Ok gracias por tus sugerencias pero necesito hacerlo con displays si me puedes ayudar...con circuitos secuenciales..en realidad es lo siguiente un circuito secuencial que desarrolle el conteo descendente del dispositivo, el cual se podrá programar por medio de botones que modifiquen los valores de los contadores de forma individual y que comenzara a contar inmediatamente cuando presione el botón de inicio de conteo.
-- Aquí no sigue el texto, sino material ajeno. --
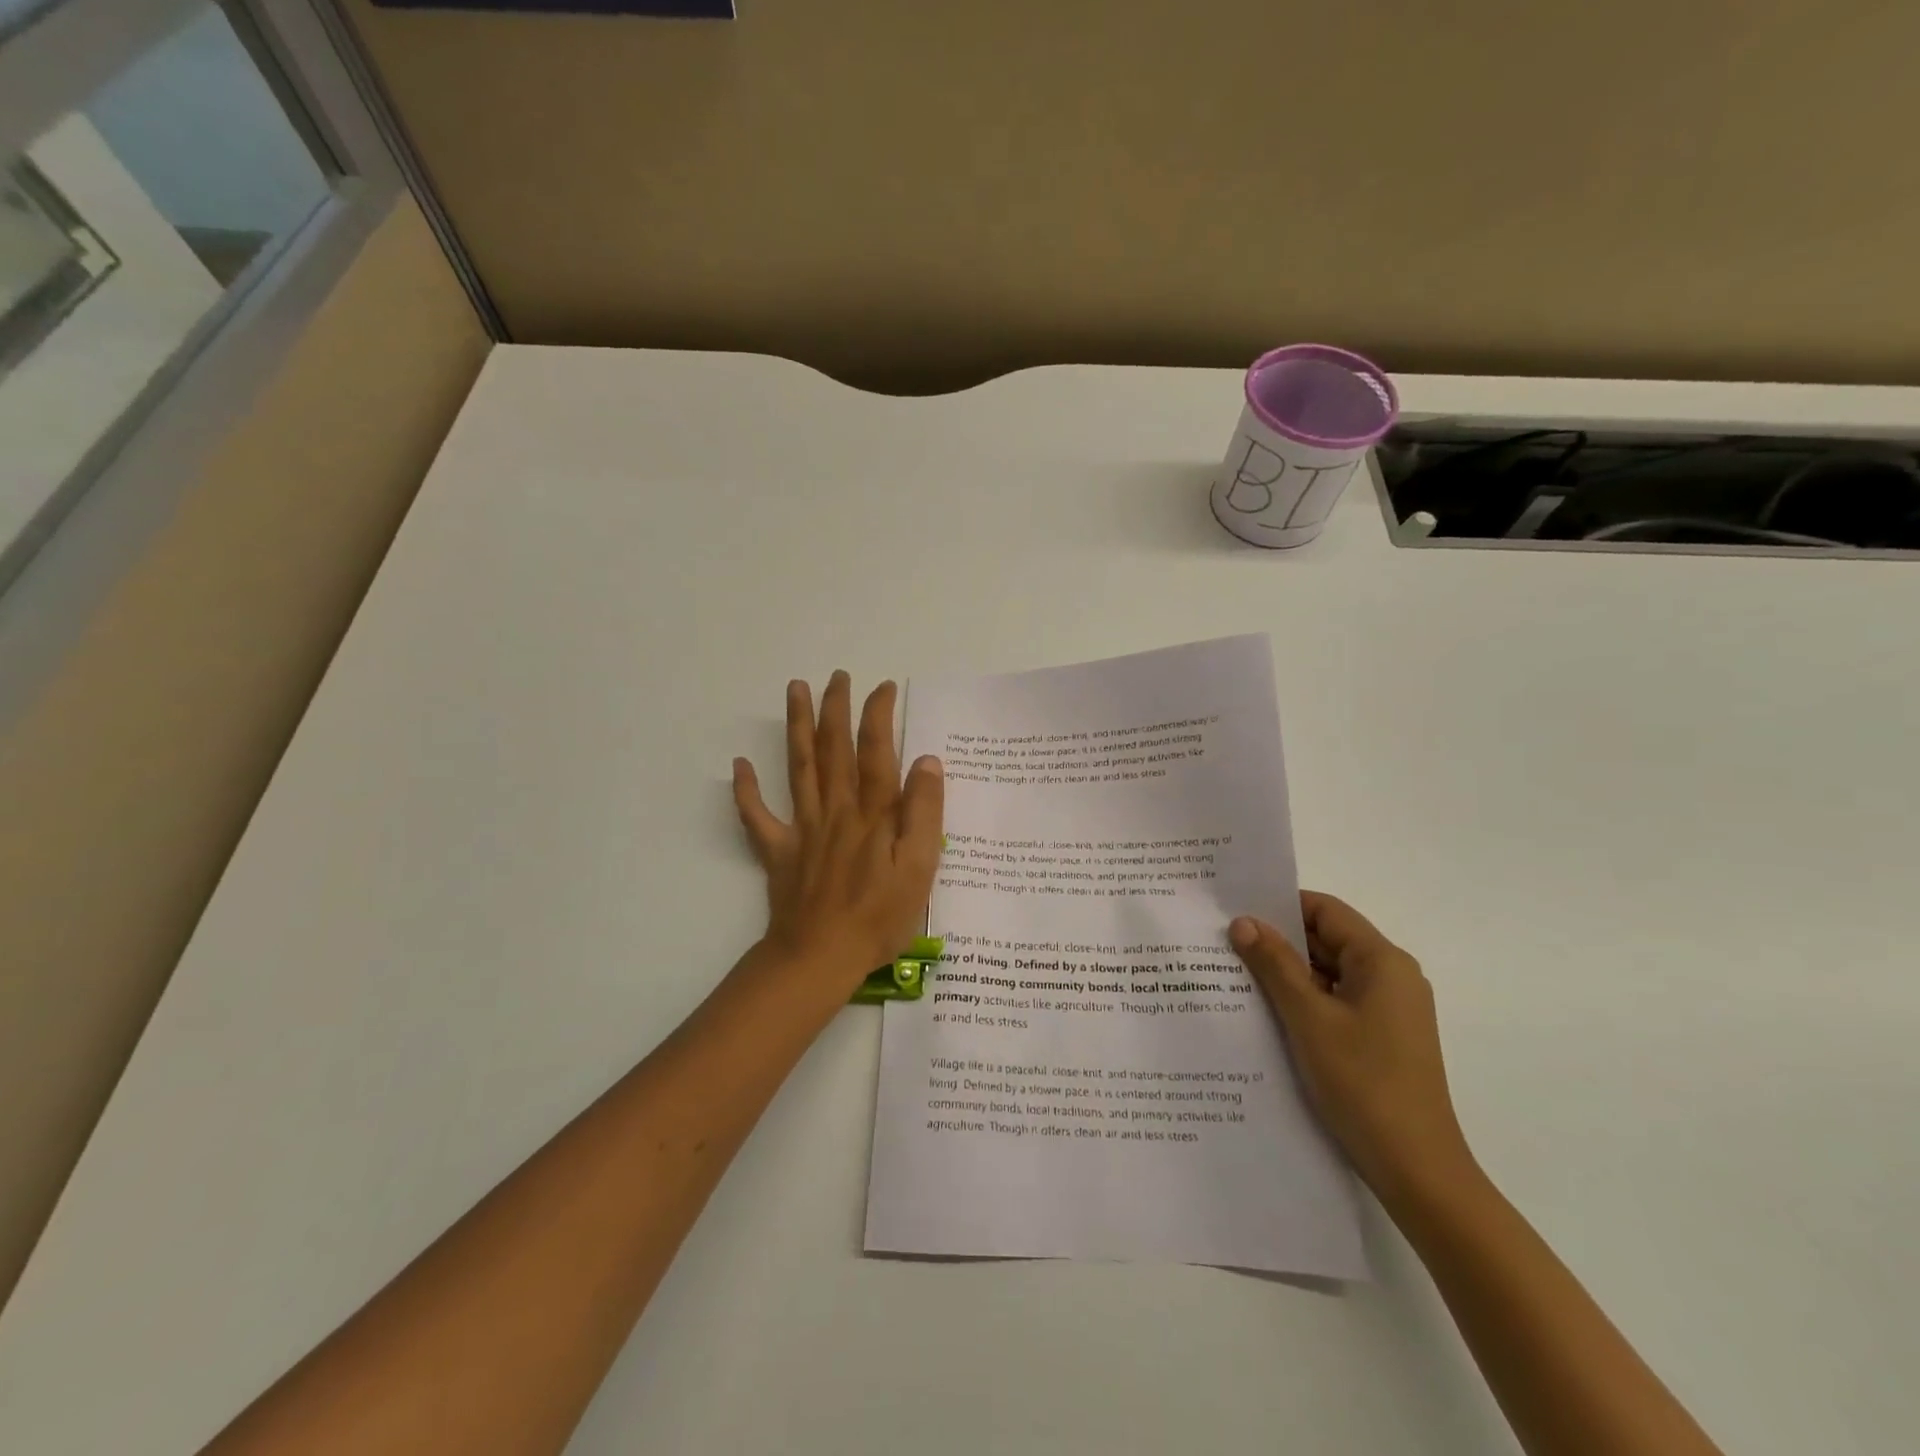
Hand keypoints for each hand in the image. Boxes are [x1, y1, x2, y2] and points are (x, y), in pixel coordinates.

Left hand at [732, 672, 943, 989]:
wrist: (821, 956)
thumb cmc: (880, 916)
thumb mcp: (921, 866)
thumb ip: (924, 812)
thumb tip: (926, 762)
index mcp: (874, 812)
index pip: (878, 750)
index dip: (879, 714)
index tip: (882, 687)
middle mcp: (837, 808)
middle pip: (834, 748)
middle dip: (836, 708)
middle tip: (837, 676)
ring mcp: (803, 827)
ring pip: (799, 766)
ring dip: (797, 726)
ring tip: (796, 690)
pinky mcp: (779, 851)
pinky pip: (757, 816)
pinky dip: (746, 790)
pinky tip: (739, 764)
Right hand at [1229, 892, 1476, 1206]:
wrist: (1417, 1169)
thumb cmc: (1363, 1082)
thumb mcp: (1309, 1017)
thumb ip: (1275, 965)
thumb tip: (1243, 922)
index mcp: (1383, 961)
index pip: (1326, 910)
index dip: (1281, 906)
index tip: (1235, 911)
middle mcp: (1392, 977)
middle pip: (1327, 939)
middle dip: (1278, 940)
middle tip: (1225, 942)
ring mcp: (1389, 1009)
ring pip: (1329, 972)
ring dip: (1287, 972)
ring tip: (1235, 974)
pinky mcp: (1382, 1037)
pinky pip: (1336, 1001)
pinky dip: (1303, 999)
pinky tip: (1266, 1011)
El conteo descendente y la programación se mostraran por medio de presentadores manejados por dispositivos combinacionales, y será mostrado en minutos y segundos.
El circuito tendrá un botón para detener el conteo si es necesario.
El circuito debe de contar con un botón para poner a cero el contador, y funcionara una vez el conteo este detenido, pero no debe de funcionar si el temporizador está en marcha.


----------



## Fogonazo (Mar 15, 2010)

Adriana Quintanilla dijo:


> Ok gracias por tus sugerencias pero necesito hacerlo con displays si me puedes *ayudar*........


¿ Y tu que aportas al proyecto ?

Una cosa es ayudar y otra es hacer todo tu trabajo.


----------



## Yobtox (Nov 23, 2010)

Ok algun programa en mikrobasic de temporizadores variables en 16f84 o 16f877a para compartir les agradeceria....


----------